Now she’s married to me, it’s an issue of personal safety.
‘You’re an Argenti and it doesn’t matter if you divorce me.
You’ll always be an Argenti in the eyes of the families, and you’ll always be a target.
And I’m sorry, but I can’t let you go only for someone to hurt you. I’ll never agree to that.’
She takes a breath, continuing to stare furiously at me. ‘Then give me a new name and a new life, the way you’ve done for others. That’s easy for you to do and no one need ever know.’
For a minute I regret ever telling her about the people I’ve sent on to a new life elsewhere, because I could arrange that for her as I’ve arranged it for her father. But as I’ve told her, it’s too late for that. It’s too late for her to be free in the way she wants, because now she’s mine.

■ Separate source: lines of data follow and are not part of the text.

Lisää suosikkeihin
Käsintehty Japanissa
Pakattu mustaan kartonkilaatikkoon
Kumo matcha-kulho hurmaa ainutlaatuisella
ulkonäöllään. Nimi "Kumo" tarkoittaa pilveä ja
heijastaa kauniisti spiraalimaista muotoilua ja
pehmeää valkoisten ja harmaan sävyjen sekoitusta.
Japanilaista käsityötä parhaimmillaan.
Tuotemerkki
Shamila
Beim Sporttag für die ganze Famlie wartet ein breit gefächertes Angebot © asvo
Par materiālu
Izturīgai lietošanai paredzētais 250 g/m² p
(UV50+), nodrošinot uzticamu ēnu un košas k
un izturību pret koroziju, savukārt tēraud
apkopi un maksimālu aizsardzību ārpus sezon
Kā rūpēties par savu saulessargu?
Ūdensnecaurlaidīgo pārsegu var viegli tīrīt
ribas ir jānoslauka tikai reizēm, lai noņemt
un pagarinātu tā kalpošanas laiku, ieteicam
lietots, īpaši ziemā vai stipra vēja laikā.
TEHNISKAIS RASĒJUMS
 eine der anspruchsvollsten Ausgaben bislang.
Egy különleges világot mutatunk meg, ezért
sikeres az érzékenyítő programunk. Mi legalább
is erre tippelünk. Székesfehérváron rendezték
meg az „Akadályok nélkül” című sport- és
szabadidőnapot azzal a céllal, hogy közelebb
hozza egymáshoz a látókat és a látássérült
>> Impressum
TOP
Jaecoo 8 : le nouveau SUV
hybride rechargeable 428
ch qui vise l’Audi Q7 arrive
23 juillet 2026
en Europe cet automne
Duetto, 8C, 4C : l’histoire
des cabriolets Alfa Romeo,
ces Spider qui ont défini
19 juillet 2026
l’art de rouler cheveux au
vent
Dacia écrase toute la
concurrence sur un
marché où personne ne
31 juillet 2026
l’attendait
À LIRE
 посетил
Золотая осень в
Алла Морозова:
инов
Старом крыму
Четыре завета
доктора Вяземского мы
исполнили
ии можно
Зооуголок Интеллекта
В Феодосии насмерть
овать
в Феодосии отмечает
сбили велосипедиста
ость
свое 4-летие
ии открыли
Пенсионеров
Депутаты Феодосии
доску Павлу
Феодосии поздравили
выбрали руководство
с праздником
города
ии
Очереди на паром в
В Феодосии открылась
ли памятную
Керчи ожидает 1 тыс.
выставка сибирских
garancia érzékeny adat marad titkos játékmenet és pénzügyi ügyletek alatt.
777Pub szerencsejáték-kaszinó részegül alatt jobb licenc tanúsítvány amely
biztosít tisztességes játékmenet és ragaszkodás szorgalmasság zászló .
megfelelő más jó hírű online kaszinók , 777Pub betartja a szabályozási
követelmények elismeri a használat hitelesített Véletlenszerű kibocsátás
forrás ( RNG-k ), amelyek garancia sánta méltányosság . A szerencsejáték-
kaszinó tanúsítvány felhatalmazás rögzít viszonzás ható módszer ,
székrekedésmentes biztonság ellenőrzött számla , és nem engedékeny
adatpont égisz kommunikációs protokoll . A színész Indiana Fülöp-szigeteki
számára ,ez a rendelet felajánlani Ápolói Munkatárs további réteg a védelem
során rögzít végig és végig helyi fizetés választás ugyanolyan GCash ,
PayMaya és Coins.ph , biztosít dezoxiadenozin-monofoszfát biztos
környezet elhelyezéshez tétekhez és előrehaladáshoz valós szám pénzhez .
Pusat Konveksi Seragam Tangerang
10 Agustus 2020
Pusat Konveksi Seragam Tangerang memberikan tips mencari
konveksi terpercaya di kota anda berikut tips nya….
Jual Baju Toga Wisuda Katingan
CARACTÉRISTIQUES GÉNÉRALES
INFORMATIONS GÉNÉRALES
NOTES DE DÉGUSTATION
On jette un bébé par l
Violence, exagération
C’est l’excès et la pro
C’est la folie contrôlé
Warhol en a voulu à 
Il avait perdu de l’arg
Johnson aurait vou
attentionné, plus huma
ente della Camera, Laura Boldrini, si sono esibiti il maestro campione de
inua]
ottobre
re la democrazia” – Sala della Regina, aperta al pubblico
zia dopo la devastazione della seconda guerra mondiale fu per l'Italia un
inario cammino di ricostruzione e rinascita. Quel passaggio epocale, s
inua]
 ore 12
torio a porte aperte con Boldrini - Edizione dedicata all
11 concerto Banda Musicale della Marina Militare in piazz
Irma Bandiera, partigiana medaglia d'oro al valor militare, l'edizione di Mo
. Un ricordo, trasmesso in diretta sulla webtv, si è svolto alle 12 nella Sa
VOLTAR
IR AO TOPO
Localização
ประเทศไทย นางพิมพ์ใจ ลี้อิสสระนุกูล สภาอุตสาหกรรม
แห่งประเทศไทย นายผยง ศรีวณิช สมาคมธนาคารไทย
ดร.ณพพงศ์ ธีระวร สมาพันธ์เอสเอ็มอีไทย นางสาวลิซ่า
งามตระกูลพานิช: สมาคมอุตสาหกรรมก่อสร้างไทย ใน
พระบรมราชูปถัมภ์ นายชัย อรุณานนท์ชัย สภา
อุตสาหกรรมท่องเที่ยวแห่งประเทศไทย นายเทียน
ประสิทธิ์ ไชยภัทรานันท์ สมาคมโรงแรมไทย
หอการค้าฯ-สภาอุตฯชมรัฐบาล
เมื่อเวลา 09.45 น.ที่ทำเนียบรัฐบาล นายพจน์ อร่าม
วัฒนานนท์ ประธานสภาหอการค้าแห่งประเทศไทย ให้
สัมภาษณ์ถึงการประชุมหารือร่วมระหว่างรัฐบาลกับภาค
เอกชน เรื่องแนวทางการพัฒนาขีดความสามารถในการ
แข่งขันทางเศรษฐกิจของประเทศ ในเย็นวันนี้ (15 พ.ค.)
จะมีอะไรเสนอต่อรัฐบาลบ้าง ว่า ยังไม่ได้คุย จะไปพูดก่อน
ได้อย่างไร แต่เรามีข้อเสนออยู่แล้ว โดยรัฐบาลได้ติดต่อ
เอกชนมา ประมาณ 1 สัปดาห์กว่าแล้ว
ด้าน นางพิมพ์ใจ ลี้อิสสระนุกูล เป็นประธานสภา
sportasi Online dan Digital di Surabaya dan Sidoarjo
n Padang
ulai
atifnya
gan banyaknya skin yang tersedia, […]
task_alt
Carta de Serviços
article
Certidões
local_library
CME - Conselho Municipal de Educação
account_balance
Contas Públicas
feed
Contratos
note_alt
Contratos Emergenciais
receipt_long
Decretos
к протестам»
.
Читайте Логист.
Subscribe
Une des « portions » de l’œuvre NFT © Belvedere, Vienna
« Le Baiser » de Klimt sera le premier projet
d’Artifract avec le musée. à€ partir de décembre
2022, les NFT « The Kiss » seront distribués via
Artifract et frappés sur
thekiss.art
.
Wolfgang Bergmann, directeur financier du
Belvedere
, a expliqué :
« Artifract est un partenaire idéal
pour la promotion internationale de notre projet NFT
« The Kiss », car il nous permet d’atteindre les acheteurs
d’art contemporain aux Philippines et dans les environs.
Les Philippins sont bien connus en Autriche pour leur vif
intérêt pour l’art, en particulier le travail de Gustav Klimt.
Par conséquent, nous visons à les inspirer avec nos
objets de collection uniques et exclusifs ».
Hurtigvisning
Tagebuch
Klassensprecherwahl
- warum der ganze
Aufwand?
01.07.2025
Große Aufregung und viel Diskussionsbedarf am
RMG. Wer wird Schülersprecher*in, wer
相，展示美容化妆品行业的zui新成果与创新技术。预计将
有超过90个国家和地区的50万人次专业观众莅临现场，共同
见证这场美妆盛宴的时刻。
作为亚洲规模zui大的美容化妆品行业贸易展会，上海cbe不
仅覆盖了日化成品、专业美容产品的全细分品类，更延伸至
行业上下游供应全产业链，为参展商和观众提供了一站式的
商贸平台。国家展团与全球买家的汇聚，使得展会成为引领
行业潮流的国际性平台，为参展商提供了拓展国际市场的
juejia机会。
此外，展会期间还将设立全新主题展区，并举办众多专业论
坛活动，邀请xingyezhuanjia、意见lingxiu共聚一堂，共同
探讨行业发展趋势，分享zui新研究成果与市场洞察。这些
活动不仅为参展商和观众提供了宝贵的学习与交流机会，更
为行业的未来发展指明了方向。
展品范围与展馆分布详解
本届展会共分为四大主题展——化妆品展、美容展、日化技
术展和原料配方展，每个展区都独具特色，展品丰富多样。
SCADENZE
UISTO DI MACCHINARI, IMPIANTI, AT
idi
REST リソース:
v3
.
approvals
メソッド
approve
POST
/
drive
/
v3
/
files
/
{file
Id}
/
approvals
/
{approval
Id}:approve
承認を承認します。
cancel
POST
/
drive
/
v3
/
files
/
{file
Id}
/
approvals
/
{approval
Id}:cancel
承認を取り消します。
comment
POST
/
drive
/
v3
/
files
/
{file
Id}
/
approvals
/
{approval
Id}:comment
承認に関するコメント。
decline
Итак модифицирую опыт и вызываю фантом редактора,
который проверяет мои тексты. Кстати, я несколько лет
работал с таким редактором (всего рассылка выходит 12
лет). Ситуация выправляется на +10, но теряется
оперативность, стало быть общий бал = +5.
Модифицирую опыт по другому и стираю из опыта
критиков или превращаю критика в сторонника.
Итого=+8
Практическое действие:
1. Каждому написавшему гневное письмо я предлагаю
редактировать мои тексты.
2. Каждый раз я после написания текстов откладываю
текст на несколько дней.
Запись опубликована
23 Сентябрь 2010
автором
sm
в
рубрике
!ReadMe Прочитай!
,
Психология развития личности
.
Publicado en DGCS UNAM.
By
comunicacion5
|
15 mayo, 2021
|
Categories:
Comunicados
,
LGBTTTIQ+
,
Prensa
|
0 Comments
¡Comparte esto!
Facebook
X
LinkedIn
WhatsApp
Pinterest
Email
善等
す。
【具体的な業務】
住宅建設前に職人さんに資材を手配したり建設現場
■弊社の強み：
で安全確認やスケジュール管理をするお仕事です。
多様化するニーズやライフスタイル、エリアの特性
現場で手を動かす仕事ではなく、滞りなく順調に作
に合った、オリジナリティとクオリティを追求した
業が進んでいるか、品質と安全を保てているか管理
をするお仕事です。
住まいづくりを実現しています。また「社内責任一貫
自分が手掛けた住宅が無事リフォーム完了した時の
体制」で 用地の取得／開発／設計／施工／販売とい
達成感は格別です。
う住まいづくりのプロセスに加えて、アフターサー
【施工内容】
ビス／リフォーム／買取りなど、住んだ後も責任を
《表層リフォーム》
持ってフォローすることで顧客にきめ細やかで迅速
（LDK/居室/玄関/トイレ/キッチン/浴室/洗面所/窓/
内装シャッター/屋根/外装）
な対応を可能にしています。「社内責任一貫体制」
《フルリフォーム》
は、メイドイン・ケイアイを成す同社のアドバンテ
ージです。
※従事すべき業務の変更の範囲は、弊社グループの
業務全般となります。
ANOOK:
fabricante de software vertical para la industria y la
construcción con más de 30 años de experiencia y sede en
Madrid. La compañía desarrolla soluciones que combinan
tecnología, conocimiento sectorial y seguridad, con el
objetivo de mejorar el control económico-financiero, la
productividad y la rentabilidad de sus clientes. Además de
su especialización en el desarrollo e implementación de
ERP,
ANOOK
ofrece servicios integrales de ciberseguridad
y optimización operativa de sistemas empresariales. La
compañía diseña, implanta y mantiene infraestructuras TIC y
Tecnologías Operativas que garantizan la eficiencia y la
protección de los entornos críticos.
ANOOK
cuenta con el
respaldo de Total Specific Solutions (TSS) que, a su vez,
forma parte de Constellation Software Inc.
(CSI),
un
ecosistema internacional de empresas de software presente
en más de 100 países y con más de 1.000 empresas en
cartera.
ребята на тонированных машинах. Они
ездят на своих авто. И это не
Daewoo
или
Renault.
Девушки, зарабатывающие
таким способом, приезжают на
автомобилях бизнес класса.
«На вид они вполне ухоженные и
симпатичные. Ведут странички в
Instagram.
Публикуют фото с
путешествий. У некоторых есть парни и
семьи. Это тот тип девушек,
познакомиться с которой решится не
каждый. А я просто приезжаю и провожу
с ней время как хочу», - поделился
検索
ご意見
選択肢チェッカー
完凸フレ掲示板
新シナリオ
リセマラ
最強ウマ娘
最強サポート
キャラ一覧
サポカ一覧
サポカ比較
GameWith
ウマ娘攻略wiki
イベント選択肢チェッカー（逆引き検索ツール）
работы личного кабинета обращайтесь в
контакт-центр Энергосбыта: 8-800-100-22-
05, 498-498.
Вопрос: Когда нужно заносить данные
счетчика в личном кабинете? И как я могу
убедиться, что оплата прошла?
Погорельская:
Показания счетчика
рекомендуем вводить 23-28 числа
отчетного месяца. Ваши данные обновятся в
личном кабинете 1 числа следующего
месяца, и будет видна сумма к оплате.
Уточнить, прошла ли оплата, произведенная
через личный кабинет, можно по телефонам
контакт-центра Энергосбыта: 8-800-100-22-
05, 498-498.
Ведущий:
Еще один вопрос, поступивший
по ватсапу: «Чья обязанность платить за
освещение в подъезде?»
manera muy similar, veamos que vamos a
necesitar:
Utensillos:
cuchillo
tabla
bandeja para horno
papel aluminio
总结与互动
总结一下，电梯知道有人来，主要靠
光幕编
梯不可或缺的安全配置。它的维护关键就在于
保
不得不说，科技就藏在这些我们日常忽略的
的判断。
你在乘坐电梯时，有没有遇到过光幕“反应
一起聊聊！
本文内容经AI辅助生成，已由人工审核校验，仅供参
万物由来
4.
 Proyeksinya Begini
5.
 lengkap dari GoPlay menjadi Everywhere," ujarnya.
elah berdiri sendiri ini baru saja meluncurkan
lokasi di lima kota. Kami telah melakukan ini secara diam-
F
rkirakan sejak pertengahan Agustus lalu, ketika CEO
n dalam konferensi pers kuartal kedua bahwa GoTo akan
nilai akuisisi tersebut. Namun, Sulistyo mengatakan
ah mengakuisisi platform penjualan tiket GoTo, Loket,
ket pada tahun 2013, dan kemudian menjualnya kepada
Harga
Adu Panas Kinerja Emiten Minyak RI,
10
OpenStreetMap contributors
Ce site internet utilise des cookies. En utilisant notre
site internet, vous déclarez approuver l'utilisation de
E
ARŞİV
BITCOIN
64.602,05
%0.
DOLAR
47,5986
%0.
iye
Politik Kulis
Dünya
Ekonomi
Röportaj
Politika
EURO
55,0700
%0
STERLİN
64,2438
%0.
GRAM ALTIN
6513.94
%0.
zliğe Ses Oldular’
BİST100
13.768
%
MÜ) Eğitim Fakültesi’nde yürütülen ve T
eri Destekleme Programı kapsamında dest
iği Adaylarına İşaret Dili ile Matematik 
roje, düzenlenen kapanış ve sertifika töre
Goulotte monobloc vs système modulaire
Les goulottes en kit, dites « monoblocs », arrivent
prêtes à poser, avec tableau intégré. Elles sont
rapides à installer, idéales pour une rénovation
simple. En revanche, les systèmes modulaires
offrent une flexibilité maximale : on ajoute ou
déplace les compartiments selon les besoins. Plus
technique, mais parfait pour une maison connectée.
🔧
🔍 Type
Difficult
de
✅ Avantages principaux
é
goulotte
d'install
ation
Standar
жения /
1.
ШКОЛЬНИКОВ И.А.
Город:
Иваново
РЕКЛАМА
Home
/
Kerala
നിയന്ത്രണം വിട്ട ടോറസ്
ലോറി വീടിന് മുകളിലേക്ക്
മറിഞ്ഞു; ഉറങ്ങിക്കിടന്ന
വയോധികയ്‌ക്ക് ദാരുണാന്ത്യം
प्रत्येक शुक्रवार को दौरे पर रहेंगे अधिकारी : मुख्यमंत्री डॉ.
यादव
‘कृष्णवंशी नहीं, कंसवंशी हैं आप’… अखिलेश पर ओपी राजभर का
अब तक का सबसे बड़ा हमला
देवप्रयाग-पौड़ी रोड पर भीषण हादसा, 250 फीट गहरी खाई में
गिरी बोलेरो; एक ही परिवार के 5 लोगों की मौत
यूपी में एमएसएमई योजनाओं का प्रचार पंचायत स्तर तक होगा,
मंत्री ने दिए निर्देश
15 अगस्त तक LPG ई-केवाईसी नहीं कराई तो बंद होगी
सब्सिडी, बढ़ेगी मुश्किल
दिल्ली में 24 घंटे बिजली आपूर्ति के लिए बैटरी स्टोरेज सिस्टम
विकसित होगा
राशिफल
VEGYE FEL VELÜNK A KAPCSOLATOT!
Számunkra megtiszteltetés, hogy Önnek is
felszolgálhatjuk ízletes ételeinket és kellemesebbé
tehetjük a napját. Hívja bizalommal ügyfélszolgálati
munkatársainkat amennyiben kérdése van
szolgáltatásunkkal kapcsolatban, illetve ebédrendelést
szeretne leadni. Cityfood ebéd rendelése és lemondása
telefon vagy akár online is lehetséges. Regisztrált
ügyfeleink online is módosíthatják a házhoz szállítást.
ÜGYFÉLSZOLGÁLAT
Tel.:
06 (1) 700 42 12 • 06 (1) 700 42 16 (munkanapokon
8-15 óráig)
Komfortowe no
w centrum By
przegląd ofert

Why is holding onto her so important?
I ignore the thought. ‘And what will you do if in three months’ time you find yourself pregnant?’ I demand instead, which is a low blow even if it’s true. She could be pregnant. We didn’t use any birth control, and I’ll be damned if a child of mine is born outside the Argenti family.
She pales at that. ‘If I’m pregnant, I’ll let you know, of course. I’d never keep your child from you, Vincenzo.’
‘But will you even keep it?’ I’m being blunt and forceful, and these questions are difficult ones for her to answer, and I know that. But I don’t care. If she’s pregnant with my heir, I will take them both.
The rest of the colour leaves her face and she abruptly drops her gaze at the ring boxes again. ‘I don’t know,’ she says more quietly. ‘I haven’t thought about it. I haven’t thought about having children at all.’
‘Which is not a risk I’m willing to take.’ I don’t disguise the iron in my voice. ‘If you’re pregnant, I’ll keep the child and since a child should never grow up without their mother, I’ll also keep you.’
She looks up at me again. ‘And if I don’t want to be kept?’
‘You’ll survive,’ I tell her. ‘Somehow, in this beautiful villa with a husband that keeps you well satisfied and where you won’t have to worry about money, and you can have everything you’ve ever wanted.’